It was the era defined by Margaret Thatcher but one which taste forgot: when people started spending "loadsamoney" on aspirational items and lfestyles.

Following her death from a stroke at the age of 87, MPs met for a special parliamentary session to pay tribute to the Iron Lady. Her political heir, Tory leader David Cameron told the House that she defined the age.

But what else summed up the 80s, a decade ruled by Thatcher from the beginning to the end?

IBTimes UK has collated some of the cultural icons and relics from the 1980s, the era in which Thatcher changed the face of Great Britain for good.

The 'big bang' reforms in the financial services industry by her government helped fuel a 'greed is good' culture of conspicuous consumption and fierce individualism - lampooned by comedian Harry Enfield's 'Loadsamoney' character.

But Thatcherism also endorsed an ethos of independence which supported people on ordinary wages who "got on their bike" and made things happen.

Ten of thousands of working class families aspired to and joined the property-owning democracy envisioned by her, then paid her back with votes at the ballot box.

Her legacy has become the subject of fierce debate again - a testament to how profound her impact on the country has been.

She created victims - plenty of them. Communities in coalmining and heavy industry areas were hit badly by the withdrawal of government subsidies as Thatcher rolled back the frontiers of the state.

The downfall of the USSR was also down in part to the former prime minister, in partnership with her close political friends US president Ronald Reagan and his Russian counterpart Michail Gorbachev.

Today, the future of communism lies very much in the past - along with some of these cultural relics.

Phones:

Brick phones: So 80s it hurts (to carry one)
Brick phones: So 80s it hurts (to carry one)

Mobile phones and computers dominate our lives today and both first became consumer iteams in the 1980s.

For yuppies, "brick phones" were a handy status symbol because they were so big that everybody was guaranteed to see you loudly boasting into it. The first of its kind was the Motorola DynaTAC 8000X, which went on sale in 1983.

There was a heavy price to pay too - and not only from carrying it around. A unit cost around £2,400.

Bottled beer:

No label: Disaster
No label: Disaster

Surprising as it may seem before the 1980s beer was not normally swigged straight from the bottle.

But the decade was the era of conspicuous consumption and display was very important indeed. And how can people know what continental and expensive tastes you have if they cannot see the sticker?

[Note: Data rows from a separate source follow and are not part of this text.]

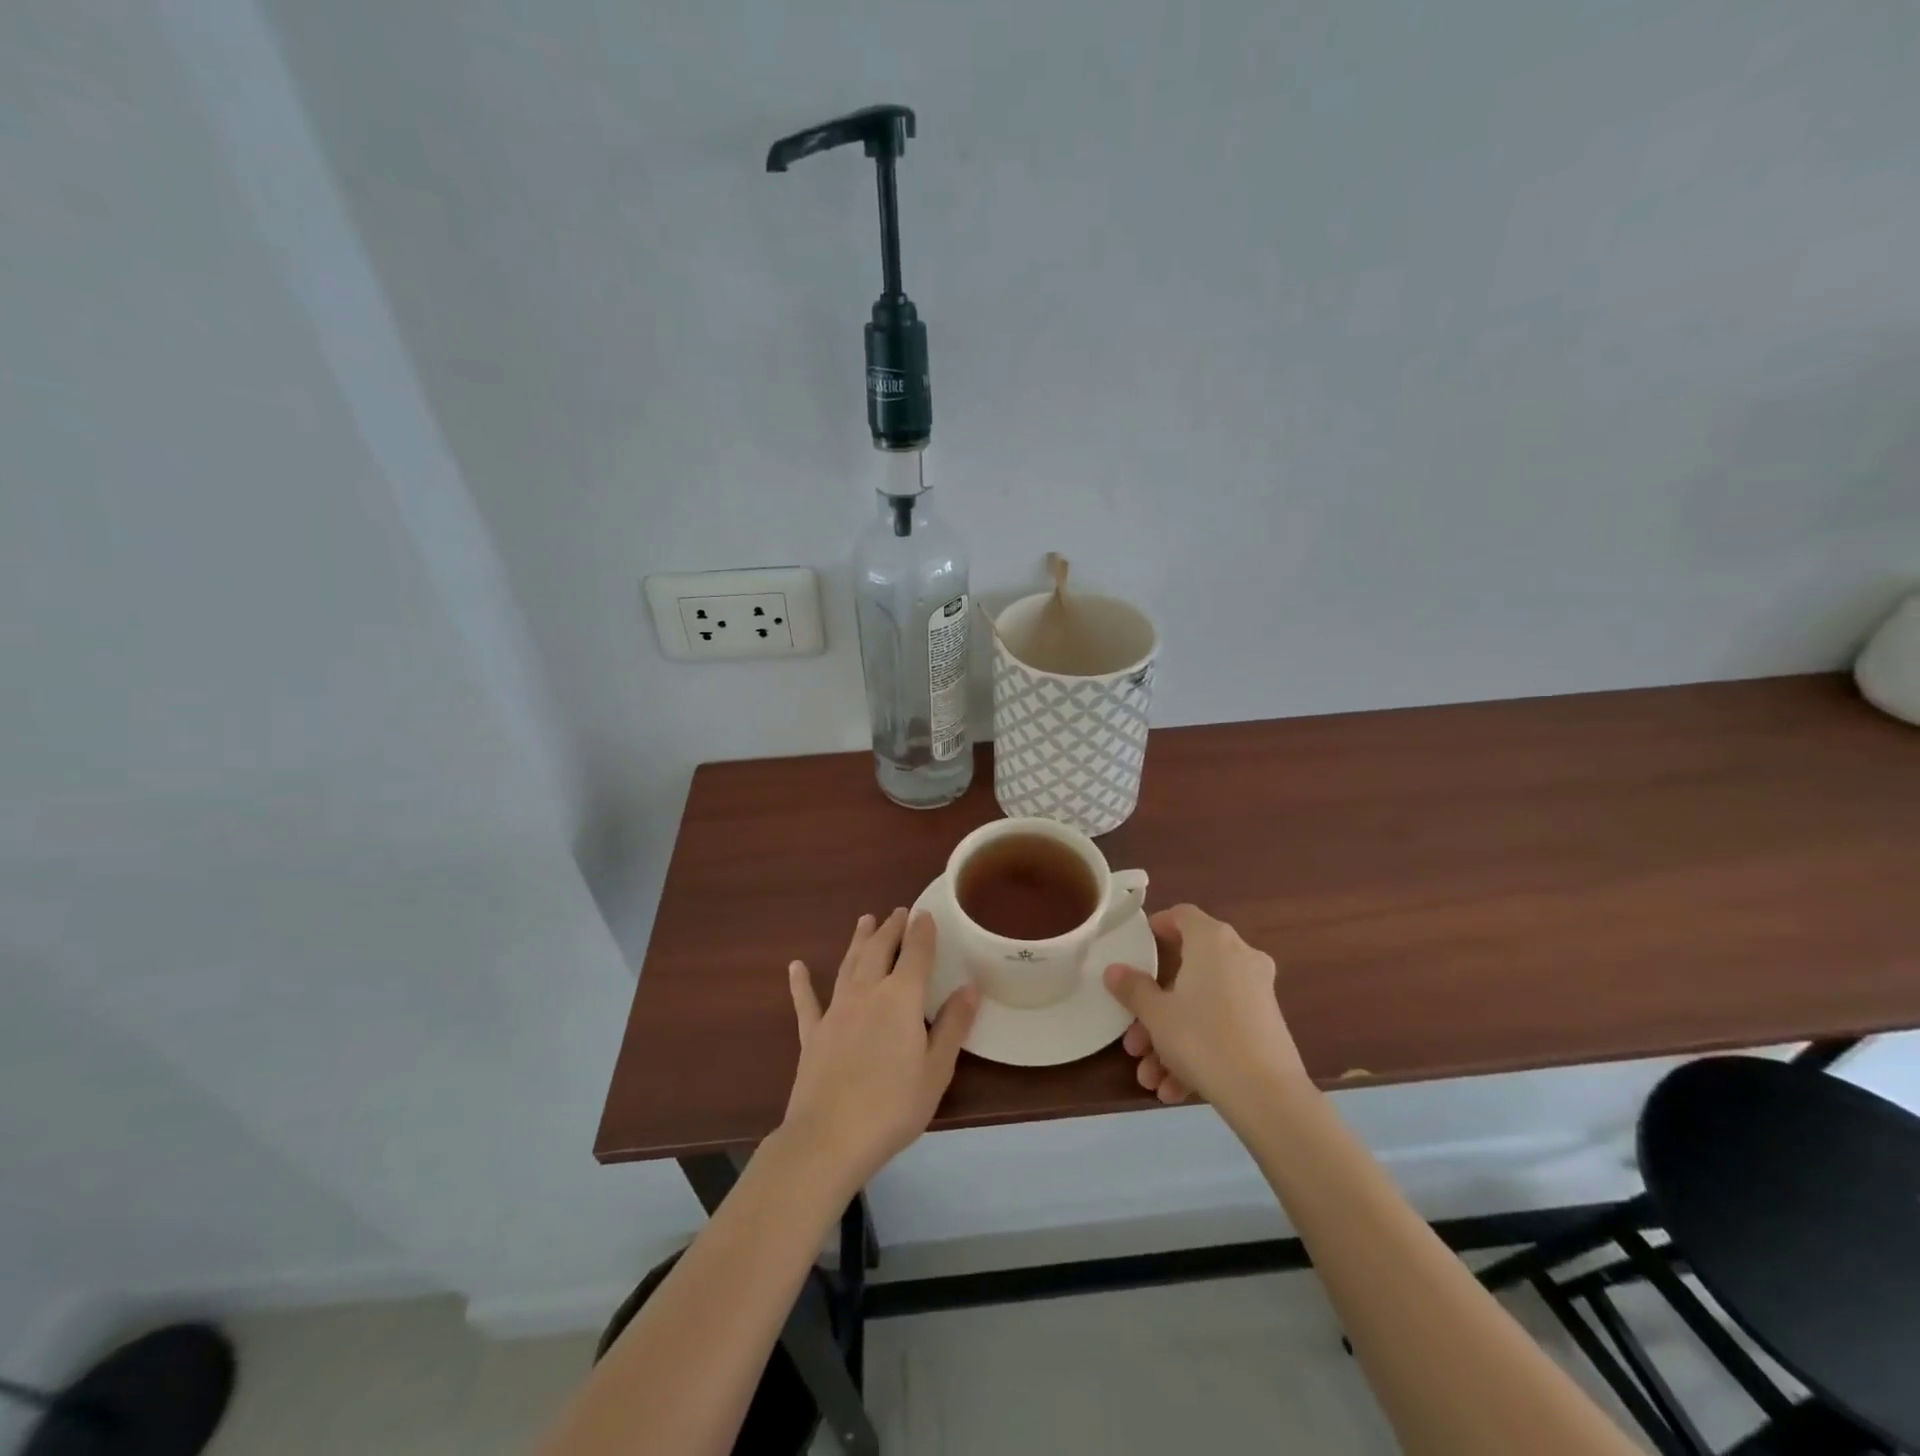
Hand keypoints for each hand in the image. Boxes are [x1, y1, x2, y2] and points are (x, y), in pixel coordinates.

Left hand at [782, 909, 979, 1193]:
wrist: (830, 1137)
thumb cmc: (893, 1106)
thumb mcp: (936, 1070)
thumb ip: (953, 1025)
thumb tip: (970, 987)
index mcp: (901, 998)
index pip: (915, 954)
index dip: (922, 931)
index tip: (925, 913)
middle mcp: (867, 992)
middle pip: (879, 950)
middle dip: (891, 928)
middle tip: (898, 912)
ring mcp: (836, 1010)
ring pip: (848, 964)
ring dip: (858, 941)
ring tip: (865, 920)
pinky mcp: (812, 1033)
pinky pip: (806, 1001)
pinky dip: (801, 983)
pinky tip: (796, 967)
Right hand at [1103, 904, 1308, 1108]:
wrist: (1268, 1097)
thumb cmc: (1203, 1038)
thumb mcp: (1156, 1015)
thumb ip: (1133, 989)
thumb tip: (1114, 970)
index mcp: (1212, 941)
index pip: (1183, 915)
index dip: (1158, 926)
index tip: (1138, 946)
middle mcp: (1239, 957)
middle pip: (1187, 972)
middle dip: (1155, 1010)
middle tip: (1134, 1040)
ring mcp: (1257, 992)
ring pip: (1202, 1007)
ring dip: (1171, 1040)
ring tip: (1150, 1077)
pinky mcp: (1267, 1026)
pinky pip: (1222, 1028)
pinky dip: (1198, 1051)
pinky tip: (1174, 1089)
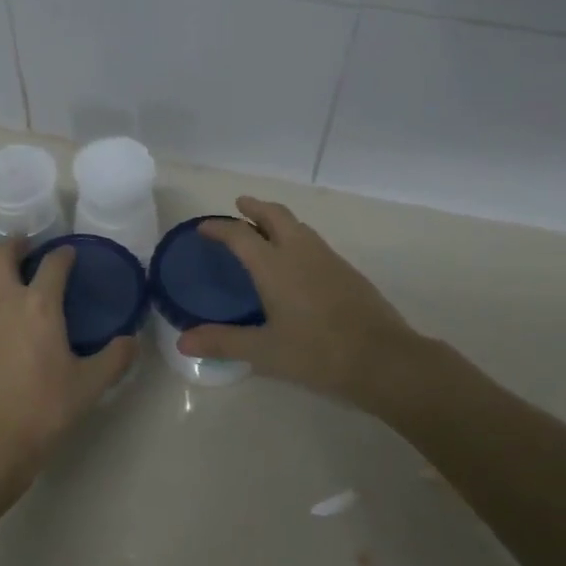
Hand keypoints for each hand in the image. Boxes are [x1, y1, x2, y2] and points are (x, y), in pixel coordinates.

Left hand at [0, 239, 134, 490]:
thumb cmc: (44, 412)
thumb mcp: (91, 386)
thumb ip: (116, 358)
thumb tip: (132, 340)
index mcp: (41, 306)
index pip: (54, 264)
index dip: (64, 255)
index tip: (69, 257)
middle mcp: (2, 299)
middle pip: (1, 253)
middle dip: (15, 245)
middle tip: (25, 252)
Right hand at [176, 196, 422, 408]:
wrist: (383, 359)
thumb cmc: (318, 353)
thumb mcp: (265, 351)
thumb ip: (223, 342)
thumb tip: (182, 342)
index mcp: (274, 266)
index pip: (240, 235)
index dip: (219, 228)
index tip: (204, 227)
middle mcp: (300, 252)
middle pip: (275, 215)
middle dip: (255, 207)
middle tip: (240, 206)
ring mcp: (328, 258)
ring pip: (298, 225)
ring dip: (278, 219)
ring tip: (264, 229)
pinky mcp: (347, 271)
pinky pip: (313, 241)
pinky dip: (296, 237)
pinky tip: (296, 261)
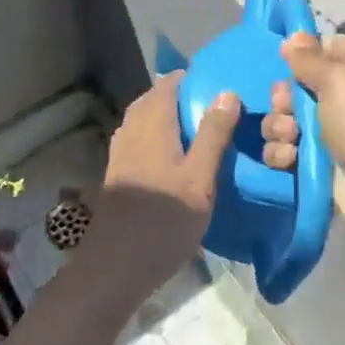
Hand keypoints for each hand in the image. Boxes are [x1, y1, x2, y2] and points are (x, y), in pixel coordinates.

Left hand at [94, 74, 240, 292]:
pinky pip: (137, 141)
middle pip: (152, 100)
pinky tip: (172, 158)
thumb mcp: (200, 177)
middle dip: (178, 97)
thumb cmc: (165, 219)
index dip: (191, 78)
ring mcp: (120, 154)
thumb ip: (214, 134)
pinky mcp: (117, 175)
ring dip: (165, 118)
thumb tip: (227, 92)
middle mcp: (131, 131)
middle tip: (211, 106)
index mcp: (152, 124)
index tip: (218, 82)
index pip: (168, 84)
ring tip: (196, 130)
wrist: (116, 265)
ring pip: (142, 121)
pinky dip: (155, 137)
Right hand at [261, 31, 344, 256]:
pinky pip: (287, 150)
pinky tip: (287, 160)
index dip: (299, 54)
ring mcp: (333, 132)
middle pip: (297, 85)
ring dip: (278, 127)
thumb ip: (310, 59)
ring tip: (290, 139)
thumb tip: (293, 37)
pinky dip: (281, 154)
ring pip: (286, 119)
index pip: (322, 47)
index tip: (280, 63)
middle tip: (287, 110)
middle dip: (283, 97)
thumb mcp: (341, 82)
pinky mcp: (320, 164)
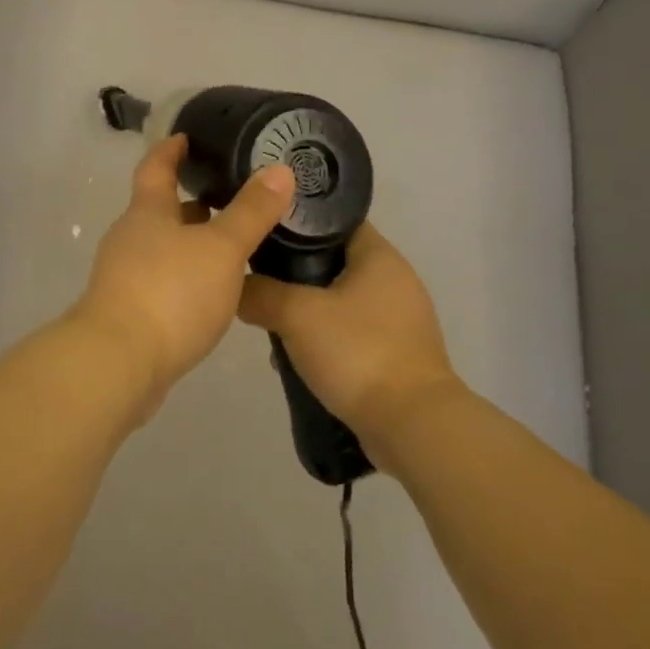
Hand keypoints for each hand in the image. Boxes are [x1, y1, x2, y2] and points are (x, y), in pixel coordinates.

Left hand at [71, 135, 295, 417]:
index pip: (156, 167)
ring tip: (228, 247)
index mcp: (147, 212)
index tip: (186, 138)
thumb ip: (251, 212)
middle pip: (159, 209)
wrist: (118, 362)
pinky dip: (183, 277)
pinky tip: (209, 294)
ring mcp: (124, 275)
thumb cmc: (170, 292)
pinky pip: (160, 281)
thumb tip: (280, 169)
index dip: (171, 150)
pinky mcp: (127, 312)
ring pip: (161, 247)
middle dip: (189, 202)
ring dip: (189, 242)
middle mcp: (130, 237)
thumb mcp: (221, 248)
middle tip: (227, 197)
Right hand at [237, 222, 461, 466]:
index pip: (332, 219)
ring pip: (339, 299)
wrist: (414, 430)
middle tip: (259, 278)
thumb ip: (260, 293)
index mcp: (379, 255)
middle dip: (294, 271)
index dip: (296, 219)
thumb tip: (235, 287)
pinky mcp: (398, 354)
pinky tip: (299, 358)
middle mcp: (394, 279)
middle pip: (333, 259)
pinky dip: (326, 339)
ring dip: (308, 310)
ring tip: (272, 323)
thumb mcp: (297, 315)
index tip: (261, 228)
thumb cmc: (359, 353)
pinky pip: (352, 332)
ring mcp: (399, 319)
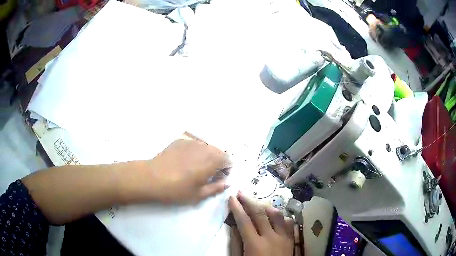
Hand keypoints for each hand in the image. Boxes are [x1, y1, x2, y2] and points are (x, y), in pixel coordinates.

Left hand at [120, 139, 230, 203]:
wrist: (151, 178)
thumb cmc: (176, 190)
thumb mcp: (198, 195)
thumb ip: (216, 188)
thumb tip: (227, 183)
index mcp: (211, 161)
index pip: (228, 160)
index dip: (227, 169)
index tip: (219, 178)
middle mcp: (204, 148)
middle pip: (218, 151)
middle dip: (218, 161)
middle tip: (209, 174)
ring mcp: (191, 143)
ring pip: (206, 147)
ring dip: (207, 156)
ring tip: (197, 167)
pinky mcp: (180, 141)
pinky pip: (194, 145)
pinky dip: (196, 151)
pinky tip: (185, 161)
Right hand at [229, 193, 293, 255]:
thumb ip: (236, 243)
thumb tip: (233, 225)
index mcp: (255, 244)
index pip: (244, 221)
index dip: (237, 208)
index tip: (231, 198)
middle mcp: (271, 237)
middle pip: (260, 214)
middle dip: (249, 201)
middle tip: (241, 192)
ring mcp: (284, 237)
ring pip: (277, 214)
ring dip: (265, 206)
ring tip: (257, 202)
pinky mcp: (291, 239)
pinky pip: (288, 222)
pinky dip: (280, 216)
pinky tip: (274, 215)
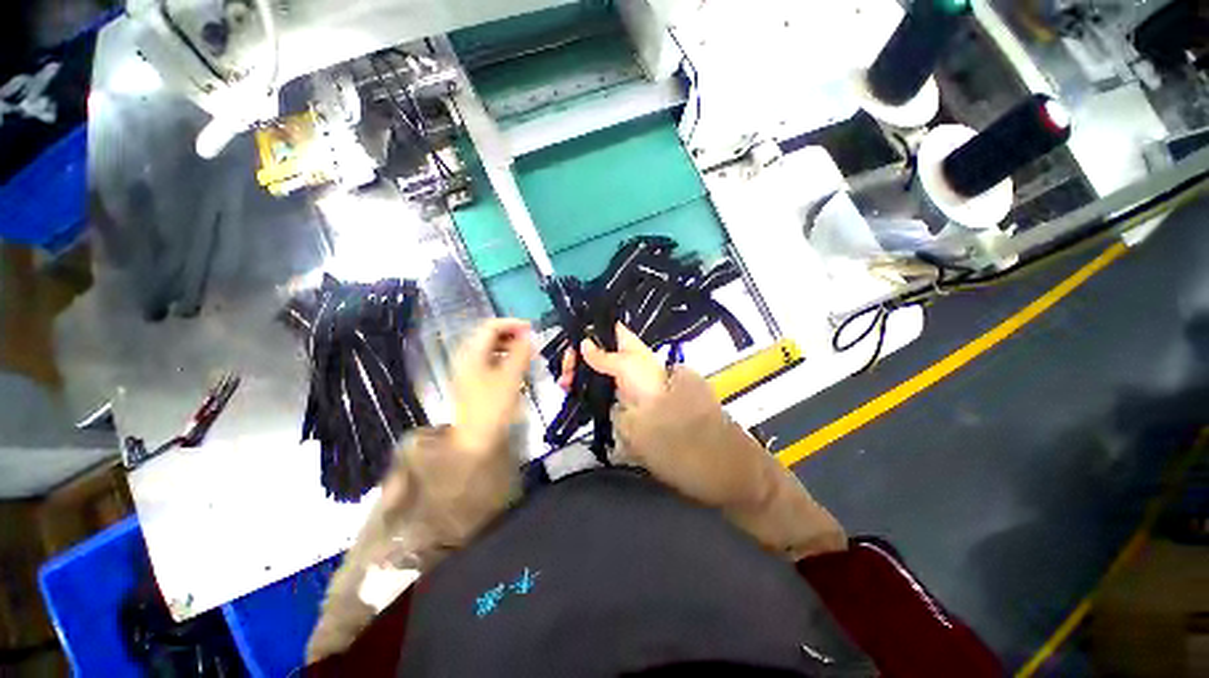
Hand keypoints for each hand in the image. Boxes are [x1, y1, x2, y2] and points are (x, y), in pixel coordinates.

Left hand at [451, 319, 533, 455]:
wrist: (476, 440)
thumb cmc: (494, 407)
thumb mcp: (511, 377)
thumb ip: (520, 352)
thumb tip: (528, 335)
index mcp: (471, 354)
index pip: (490, 327)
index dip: (512, 324)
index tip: (531, 329)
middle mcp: (466, 357)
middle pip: (488, 336)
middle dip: (511, 335)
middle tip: (531, 342)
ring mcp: (468, 370)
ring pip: (490, 349)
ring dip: (509, 347)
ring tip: (527, 353)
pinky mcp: (473, 381)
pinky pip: (489, 361)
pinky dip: (504, 358)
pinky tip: (516, 366)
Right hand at [558, 322, 666, 407]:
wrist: (656, 413)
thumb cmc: (645, 381)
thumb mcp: (624, 363)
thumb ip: (601, 355)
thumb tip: (583, 344)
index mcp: (625, 343)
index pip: (604, 329)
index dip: (588, 331)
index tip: (574, 341)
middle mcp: (617, 355)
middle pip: (590, 349)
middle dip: (576, 356)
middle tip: (567, 367)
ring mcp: (610, 373)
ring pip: (586, 367)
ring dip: (573, 371)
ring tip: (564, 382)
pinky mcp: (606, 390)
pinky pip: (587, 383)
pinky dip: (576, 384)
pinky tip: (567, 388)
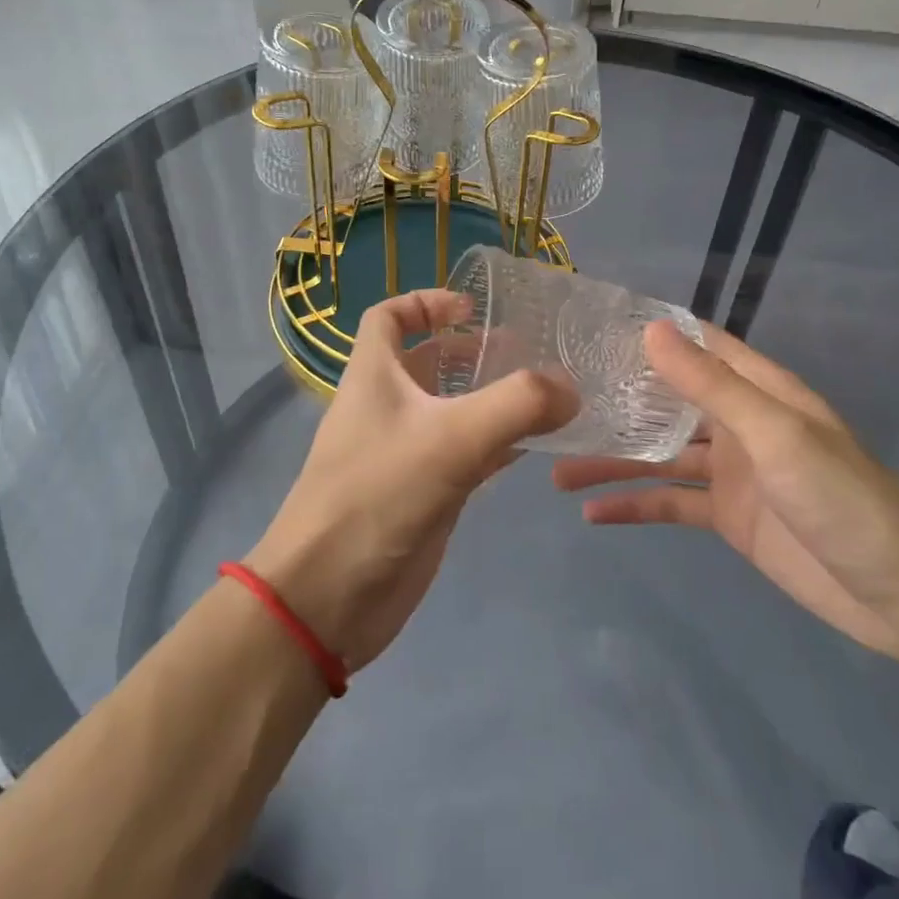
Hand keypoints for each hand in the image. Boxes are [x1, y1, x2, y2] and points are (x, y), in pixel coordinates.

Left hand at [246, 290, 576, 672]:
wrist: (329, 596)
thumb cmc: (377, 496)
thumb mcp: (450, 439)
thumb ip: (517, 405)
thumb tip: (569, 389)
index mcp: (374, 375)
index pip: (388, 317)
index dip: (425, 302)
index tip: (471, 308)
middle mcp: (386, 406)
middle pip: (426, 362)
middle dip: (471, 352)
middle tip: (526, 352)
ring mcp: (404, 452)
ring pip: (450, 410)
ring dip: (489, 398)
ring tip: (543, 394)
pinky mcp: (422, 494)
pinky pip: (463, 455)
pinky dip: (496, 444)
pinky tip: (534, 446)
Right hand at [552, 323, 898, 656]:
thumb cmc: (843, 497)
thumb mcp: (775, 434)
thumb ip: (712, 385)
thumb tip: (650, 332)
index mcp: (755, 390)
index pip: (695, 346)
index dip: (648, 334)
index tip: (591, 330)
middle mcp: (738, 422)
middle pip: (666, 401)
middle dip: (616, 400)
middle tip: (555, 401)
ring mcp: (731, 472)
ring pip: (659, 455)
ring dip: (613, 460)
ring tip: (556, 469)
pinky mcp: (727, 517)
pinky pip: (670, 503)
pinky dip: (634, 506)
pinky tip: (593, 514)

A swathe of sweet and fizzy lager brands swept traditional bitter in to the drip tray of history.

Sony Walkman:

Walkman: Getting funky on your own
Walkman: Getting funky on your own

Your music, anywhere. It was an appealing concept to which millions of people signed up by cocooning themselves in their own aural bubble from 1980 onwards.

It is probably stretching the proverbial headphone wire a bit to say the image of hundreds of joggers absorbed in their own world while running in a communal park was a metaphor for the atomisation of society - which critics accused Thatcher of presiding over.

Bicycle:

Symbolic: Bicycle beneath banner celebrating Thatcher's death this week
Symbolic: Bicycle beneath banner celebrating Thatcher's death this week

Of course, the bicycle was around long before Margaret Thatcher. But her government harnassed it as a metaphor for social mobility.

It was her loyal adjutant Norman Tebbit who coined the phrase "Get on your bike" by using it to eulogise self-sufficiency and a determined attitude in the face of worklessness at the 1981 Tory party conference.

Citing his father, Tebbit crushed a spotty young Conservative who suggested that the rioting that had ruptured inner cities that summer was a natural consequence of unemployment.

Tebbit replied: "He didn't riot. He got on his bike and looked for work, and he kept looking till he found it."

Opponents gleefully turned his words around to mean he was telling a whole generation to "get lost".

Shoulderpads:

Joan Collins: Power dressing's high point
Joan Collins: Power dressing's high point

Adding volume came into its own in the 1980s. Hair got big. Salaries got big. Unemployment got big. And so did fashion.

Maggie's "up" hairstyle was likened to a battle helmet and she certainly kept her cabinet in line.

If Thatcher wore her hair like a helmet during the 1980s, then shoulderpads were the armour. Dynasty ruled the TV airwaves along with Dallas, and nobody wore shoulderpads better than Joan Collins. She was the priestess of power-dressing and the style's highest embodiment in popular culture.

Now, as a divided Britain prepares to bury its most divisive leader, one question might be: Has 1980s Thatcherism ever ended in Britain?